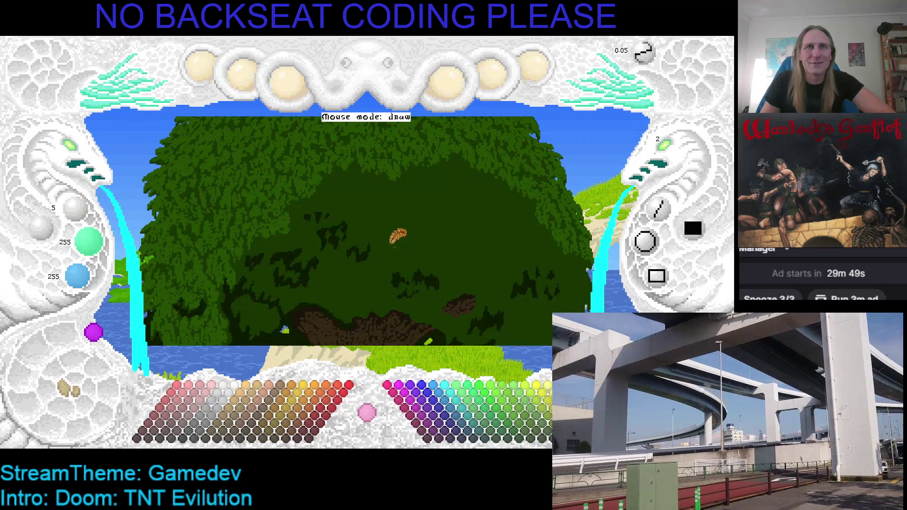
Step: Save the painting, then zoom out and pan until the brown trunk and island appear
{"action": "scroll", "coordinate": [396, 220], "scroll_direction": "up", "scroll_amount": 1}
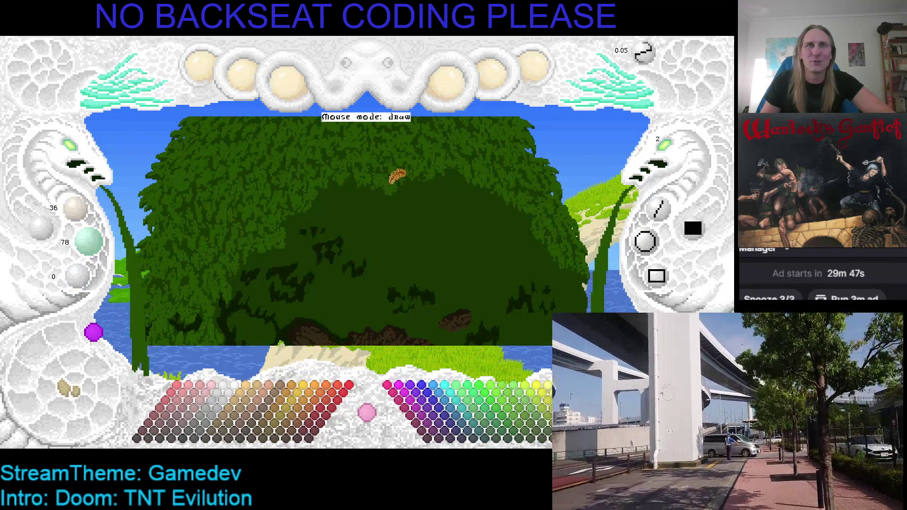
{"action": "key", "text": "ctrl+s"}
{"action": "left_click_drag", "start_coordinate": [444, 213], "coordinate": [386, 215]}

## Goal of the exercise
Only the number is wanted: how many lines in the listing contain the word "coordinate"?

## Solution for this exercise
2